After running two successful academies, our clients, our partners, our potential clients, are all asking how to get people like the ones we've trained?

Last year, we proved that the model not only works for the young and energetic craftsman wannabes, but also for those who are ready to either retool (e.g. Greg Tarsa, who had previously built file systems in C) or make a change in their careers (e.g. Eric Ricketts, who had been a chip designer). This isn't just a series of tutorials, but an immersion in the thought process of a software craftsman, applied to web and mobile development from the backend to the front. Each person is working on their assigned projects, that are not all the same, but similar enough where they help each other in addition to the help they get from their mentors.

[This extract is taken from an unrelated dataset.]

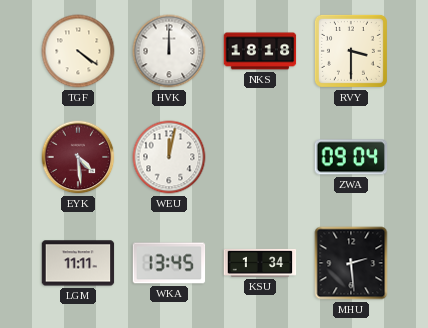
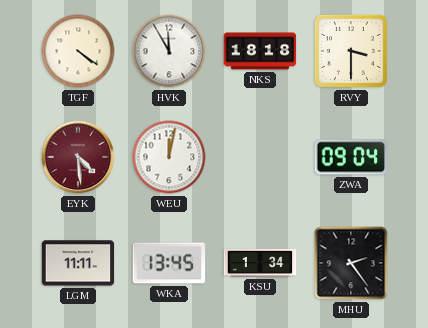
HVK: 12:00 -> 11:55
MHU: 2:29 -> 2:24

Those who are going faster will get more complicated projects, but all will be challenged to exercise and grow their craftsmanship mindset and muscles.

So, in addition to taking in young folks who are ready to begin their journey, we are opening up slots for businesses who wants to sponsor old or new employees to take it up a level. We suggest that these companies work out the financial model with their employees similar to what we do with our scholarships (you pay the cost of the training back if you don't provide adequate service to pay your sponsor back).

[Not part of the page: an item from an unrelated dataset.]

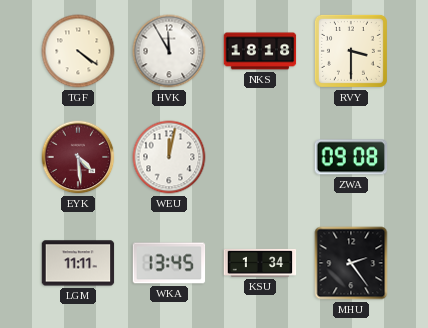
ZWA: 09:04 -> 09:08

There will only be 12 slots available for the full-time immersion phase that starts on June 1, 2015.

As usual, we will take applicants on a rolling admission basis. Everyone must follow the application process and will have at least one live assessment of their ability to succeed in this intense program.

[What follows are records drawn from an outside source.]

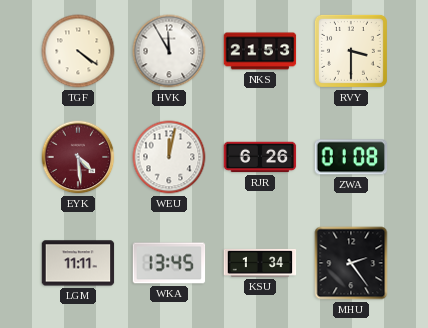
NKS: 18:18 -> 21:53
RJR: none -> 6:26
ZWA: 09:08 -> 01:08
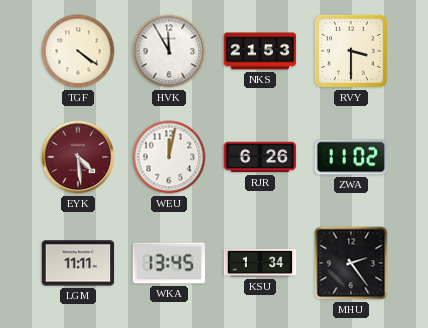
ZWA: 01:08 -> 11:02
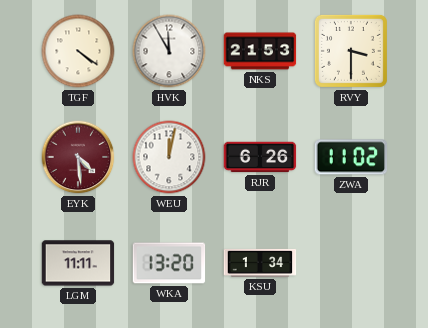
WKA: 13:45 -> 13:20
MHU: 2:24 -> none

We would like to have the 12 slots filled by March 1, 2015, but we will not fill them with unqualified candidates. This is a large investment on both the applicants and RoleModel's part, and it should not be taken lightly. It is not an "open enrollment" class, but a competitive application process.

Those who have gone through it, know that it is unlike any other training they've ever taken.

Eric Ricketts went through the Naval Academy at Annapolis and said of the Craftsmanship Academy, "this was the most intense training I've ever been through". Don't worry, he lived to tell about it with a big smile on his face.